Tantalum quite often, but others also
Some people, some of whom I've quoted below, are more eloquent than I in the stating of it.. but I try not to beat around the bush. I also blame myself when I trip on the sidewalk (instead of rushing to sue the city) and ultimately hold the human the most accountable when things go south. When someone is stabbed, I blame the perpetrator, not the knife. Why is it culturally so hard for some to assign blame to the actual conscious entity?
-The training is out there for runaway trim
-Hundreds of jets were flying safely
-Two jets crashed with small fleet sizes of the type
-Lion Air's own safety record should speak volumes
-So far we don't even know if MCAS was the cause of Ethiopian
-yes,
@ircphoenix I do think (US / EU / CA / AUS) carriers to be safer. I would feel several times more comfortable getting on Lufthansa, DL, BA, UA, AA, than I would getting on Lion Air, Ethiopian, etc. Would you not? When people get nervous about flying on foreign carriers, why do you think that is? They're flying the same Airbus and Boeing everyone else is (for the most part).. it's the human element that people worry about there even if their "woke" and all that stuff
It's not an agenda. I'm trying to keep people sane here and their heads on straight. The only people with an obvious agenda are the media and the ones cancelling orders for the jets before any real findings are out. By that logic.. since we don't know the causes, we could also ground the Ethiopian and Lion Air carriers as well, since maybe their training culture is wrong.. or hell, since we know humans to be suboptimal and flying to inherently involve risks, just ground all flying until we find an optimal mode of transport (that's a reductio ad absurdium)
Unless I missed out, I didn't see a response on how one would define an "optimal" design. People will always make mistakes and accidents will always happen. Unfortunately, it's generally the person who is the weakest link in the chain. People still land planes gear up despite alarms, checklists, auto extend features, etc... People still crash cars despite brake assist, collision avoidance technology, ABS systems, etc. Are these suboptimal designs?
What would you have done different if you were Boeing, and had a business to run? I would think competent trim runaway procedures would cover what to do, when the trim runs away.
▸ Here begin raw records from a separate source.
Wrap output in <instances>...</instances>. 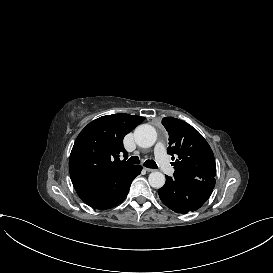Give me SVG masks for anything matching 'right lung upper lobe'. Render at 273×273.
<instances>
[{
  "instance_id": "right-lung-upper-lobe-1",
  "label": "right lung upper lobe",
  "mask_w": 273,
  "mask_h": 273,
  "mask_svg": "<svg viewBox=\"0 0 273 273\" xmlns=\"http://www.w3.org/2000/svg\"><path fill=\"white\" fill-rule=\"evenodd\" d=\"M145 118L125 113L90 122L78 135L70 154V177L79 197L91 207L107 201L114 183L135 168L120 161L127 154L123 138Z\"/></svg>"
}]
</instances>
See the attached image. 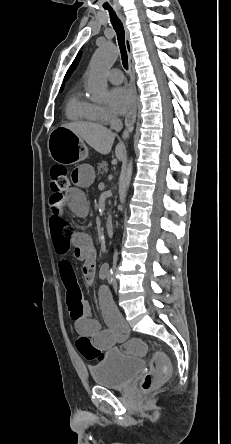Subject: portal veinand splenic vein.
Instances as JSON below:
<instances>
[{
  "mask_svg": "<svg viewBox=\"0 0 231 444\" xmlns=\"http://www.w3.org/2000/svg\"><path fill=\"white\" fill-rule=\"evenodd\" d=\"M99 187L104 188V183H100Z\"/></svg>",
  "mask_w": 231,
  "mask_h": 444,
  "instance_id": "obj_1",
  "label": "portal vein and splenic vein"
}]
</instances>
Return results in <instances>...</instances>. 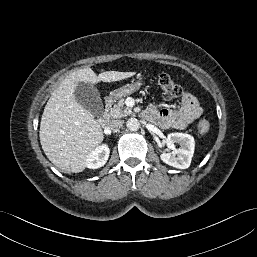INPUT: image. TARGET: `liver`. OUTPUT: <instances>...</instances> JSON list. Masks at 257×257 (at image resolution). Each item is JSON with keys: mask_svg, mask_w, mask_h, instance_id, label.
<instances>
[{"mask_svg": "<svg viewBox=\"0 0 257 257\" xmlns=\"http://www.w3.org/2000/svg\"><path fill=\"white\" fill-rule=\"evenodd\" d=\"M135 72L106 71L98 76L90 67L79 69L65 78L49 98L40 123V143L47 158L65 172H81L88 155L103 141L100 124L74 96L79 82L95 84L115 82Z\"/></svg>", "mask_w": 257, "mask_h": 257, "instance_id": "6515ba94", "label": "liver"}]
</instances>
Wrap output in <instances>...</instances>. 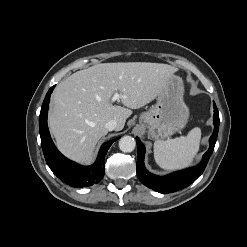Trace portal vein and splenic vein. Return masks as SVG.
I'll return each mask as SVG.
<instances>
[{
  "instance_id": "portal-vein-and-splenic-vein-1",
  "label": "portal vein and splenic vein",
  "mask_w": 247,
  "mask_h": 247,
  "mask_svg": "<svg viewBox=\"0 0 247 247\" xmlns=\"http://www.w3.org/2000/svg\"><path fill=\"white\" fill-rule=\"evenodd\" d=\"M121 98V96L118 93H115L112 97V102L118 101Z\"/></svg>"
}]
</instances>
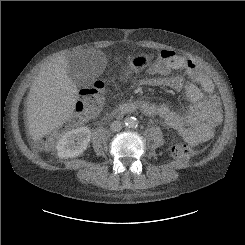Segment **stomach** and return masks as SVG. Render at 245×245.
Masks as SVG:
<instances>
[{
    "label": "stomach",
    "instance_id": "stomach-1",
    "mask_svg": "<svg viewBox=\"0 0 245 245\" xmlns=\"http://www.w3.org/2000/svg\"><path fill=\"white\" fill-rule=\"evenodd\" d=\"M151 62V57L147 54H139L135 57H132L129 61V68L131 71L139 72L142 71L145 67Z\"/></svg>",
    "mask_w": 245,
    "mask_h": 245
}]
</instances>
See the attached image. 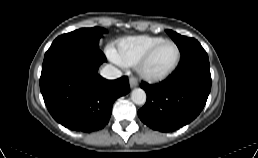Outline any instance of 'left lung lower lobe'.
<instances>
[{
    "label": "left lung lower lobe",
    "mask_w": 258,
    "mask_h": 158,
    "mask_svg": "<svg viewBox=\"0 0 258 158\" xmlns=\"http://www.w3.org/2000/svg\"><path fill=\"white\" fill-rule=\"evenodd\" d=\"M147 102L138 111L143 123L168 132L185 126L204 108L211 90L210 64L199 42L184 53L176 70L156 85L142 83Z\"/></svg>",
    "instance_id": "0a47b994"
}]
</instances>
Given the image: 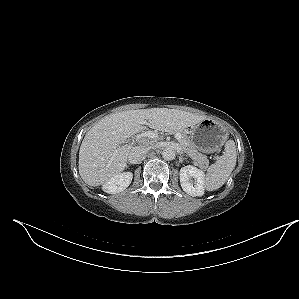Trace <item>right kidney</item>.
Wrapping results in <instances>:
<instances>
[{
    "instance_id": "1",
    "label": "right kidney",
    "mask_w": 299,
    "mask_h": 299,
    "mask_svg": "<svg viewBox=\"0 0 299 299\" xmlns=\"http://www.w3.org/2000/svg\"><path fill=\"white\" fill-rule=\"evenodd\" d=\"M133 174L123 172L108 179L102 186V190L109 194H116L124 191L131 183Z\"/></svg>"
}]
</instances>
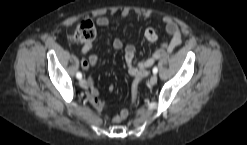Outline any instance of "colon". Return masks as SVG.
<instances>
[{
  "mask_svg": "<svg viewBox=\"0 0 247 145\" xmlns=\"http://www.w3.org/2000/svg\"><path fill=\"white\" fill-rule=\"evenodd\" d=\"M96 36V27L91 20L81 21L74 33L71 36V39L75 42L89 44L91 43ZM138 82L134 81L132 86V100L135 102L138 97Z\"/></svg>",
  "mask_w": 247,
  "mask_h": 145,
  "instance_id": "colon-1",
  "label": "colon"
}]
</instances>
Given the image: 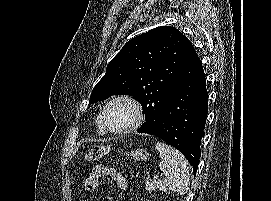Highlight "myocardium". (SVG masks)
Returning <instances> with one entry per match:
<instances>
[{
	"label": "myocardium",
	"mask_w": 271,
	"mask_h": 201,
	"mask_svg": "<svg viewBox=\"0 0 271 201\" xmlns=\"http://www.w3.org/2000/svg\"><path fill=\"white\" fill-rule=\"evenodd\" d=\"M119 101L127 102L128 104L131 105V107L133 108L135 112V120L131 125L125 128L115 129L111 127L109 123L107 122L106 111L111 104L115 102H119ZM100 120L102 122L103 127L105 128L107 132H110L113 134H128V133L138 130L143 125L145 121V116H144L142 105L139 103L137 99L127 94H121V95H116L106 101V103L103 105L100 112Z\"/></svg>",
	"instance_id": "myocardium-1"
}]
</instances>
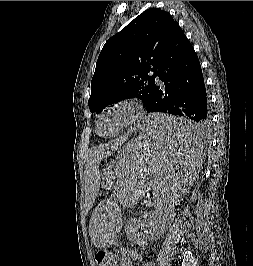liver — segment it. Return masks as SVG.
Segmentation results:
<instances>
[{
  "label": "liver",
  "instance_id": "obj_1",
  "mask_svg": "<svg viewBox=\"0 0 253 266\" xmlns=\"http://www.w3.org/2000/svg\"><path fill=\"white\" fill-rule=\"evenodd\" d=\"M126 138L117 139L110 143H107L103 146H99L94 149L86 159V170L91 173L94 170H98V165L100 161L109 155H111L114 151L118 150L119 147L125 142ZM181 188H177L180 190ZM94 215V214H93ZM92 238V235H90ZM95 243V242H93Z\"/></svg>",
  "mask_w": 253,
  "mask_h": 266
}]
</instances>
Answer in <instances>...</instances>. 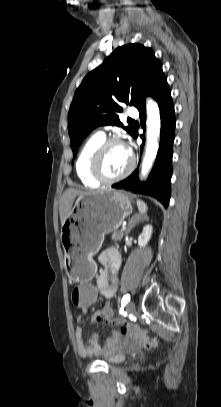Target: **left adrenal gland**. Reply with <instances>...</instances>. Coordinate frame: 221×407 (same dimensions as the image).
I'll return each instance as SVG.
<instances>
[{"label":"left adrenal gland","instance_id":"a2214340","mask_svg":"<svg viewBox=\"0 0 221 407\" xmlns=\"http://www.w3.org/2000/svg\"><path fill=\"white\" fill-rule=\"evenodd\" d=\"M143 220H148V217H147V216L141 217L139 214H134V215L130 218V220H129V222H128V229H127V231H126V234H128V233L131 231V229H132L134 226H136V224H138L140 221H143Z\"/></svg>","mask_w":221,"mask_h":407}]
</instances>
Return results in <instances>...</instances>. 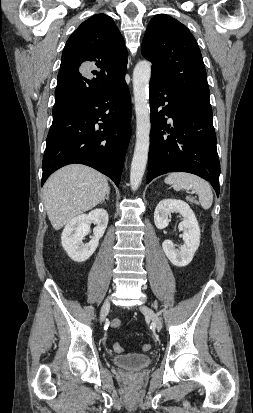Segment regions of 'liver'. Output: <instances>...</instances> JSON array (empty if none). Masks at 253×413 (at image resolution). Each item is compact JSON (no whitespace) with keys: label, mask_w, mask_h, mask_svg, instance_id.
I'll return each mask as SVG.
<instances>
[{"label":"liver","mask_w":253,"mask_h":413,"mask_svg":"<svg viewBox=\"0 0 253 413\" xmlns=\"http://www.w3.org/2000/svg\"><path fill=\"white\" fill-rule=\"evenodd\" d=\"M110 191L107 178L81 164L65 166L53 173L43 187V201L55 230L94 208Z\"/></svg>","instance_id":"1"}]
</instances>
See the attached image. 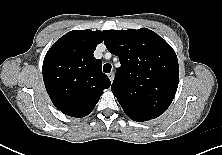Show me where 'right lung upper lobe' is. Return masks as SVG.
Returning a JSON list of instances; mask_svg holds the SVG:
<instances>
[{"label":"right lung upper lobe","mask_w":222,"mask_h":155,"mask_svg":"<svg viewBox=\"0 0 222 155\" xmlns=\"http://www.w3.org/2000/svg\"><path fill=\"white\" fill-rule=\"evenodd\" d=\"M103 41L101 31L73 30L58 39L43 61V80L55 107L71 117L92 112L109 78L93 53Z\"/></svg>","instance_id":"right-lung-upper-lobe-1"}]
</instances>
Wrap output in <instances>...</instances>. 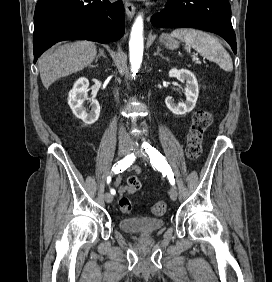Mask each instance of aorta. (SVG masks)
I'll list each match as a JSON object with an SVG mask.
<instances>
[{"label":"aorta","instance_id":"1","mask_svg":"<svg viewBox=\"0 0 272 282\" xmlns=\"http://www.w3.org/2000/svg\"><path fill=\"white\" fill-rule=\"evenodd\" d=\"M143 49V18L139 15L132 26L129 41V56L132 76L138 72L141 66Z\"/></svg>","mask_w":272,"mask_h":282}]
</instances>
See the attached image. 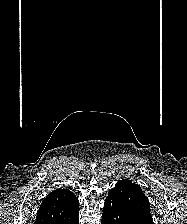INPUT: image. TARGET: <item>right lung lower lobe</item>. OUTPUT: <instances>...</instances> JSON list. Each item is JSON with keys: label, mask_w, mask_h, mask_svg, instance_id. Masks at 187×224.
Listing matches in <instances>:
<instances>
[{"label": "right lung lower lobe", "mask_w": 187, "mask_h": 224, "mask_svg": "<svg viewBox=\"0 0 187 224\" xmlns=\"http://www.w3.org/2000/svg\"><path fill=\"white\" fill-rule=\"evenodd\" d=\"M79 209L72 215V217L65 222V224H79Z\"/></svg>", "instance_id": "obj_1"}]
</instances>
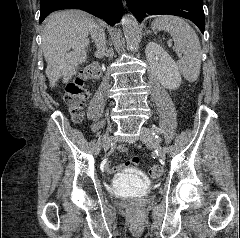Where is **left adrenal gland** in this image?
Returning a JSON list of instances; mask_svg holds the SVG:
<instances>
[{"label": "left adrenal gland", "mask_w": 240, "mask_h": 238, "mask_svg": "<svg viewBox=\"0 0 240 238\" xmlns=\"http://www.w3.org/2000/svg\"><path fill=\"white\" fill-rule=\"evenodd\" d=\"M146 33L148 34V33H150V31H146Z\"/></svg>", "instance_id": "obj_1"}]
</instances>
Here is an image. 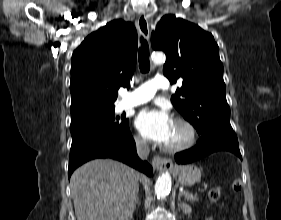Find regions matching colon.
I'll use <instances>...</instances> for the list:
<instances>
[{
  "mask_svg": "<svg viewBox=\"0 0 281 220\" xmlns=\"http://www.w3.org/2000/svg\"><path fill=\"white\" fill-rule=\"evenodd\" d=\"M233 190L235 192H239L241 190V183L238 179H235L233 181ZM221 195V189L219 186H214L211 189H209L207 193V198L210 202L214 203L219 200Z\"/></svg>",
  "mask_w": 281,
  "mask_h": 220,
  "instance_id": "5ec220e1",
  "label": "colon"
}]
</instances>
And because some people carry more tact than I:
Every 737 crew has been trained on the runaway stabilizer procecure. It hasn't changed in the 50 years since the airplane was introduced. Same for every other transport jet. They all have runaway stabilizer procedures and all of their crews have been trained in them.
Thank You
Many people blame the pilots, and I'm one of them. The system could have been designed better, but we still fly plenty of airplanes, large and small, from which the pilot can pull wings with little trouble. Isn't that a rather large design flaw? And yet it's been around for more than a century. Proper training of the proper people gets proper results.
Thank You
Self, I wonder if why we haven't heard anything more about the FDR on the Ethiopian flight is that it doesn't implicate Boeing?
s/ don't forget that government bodies are immune from political pressures and will give a purely factual, unbiased, synopsis. Surely we don't know more yet is because they're doing very diligent work.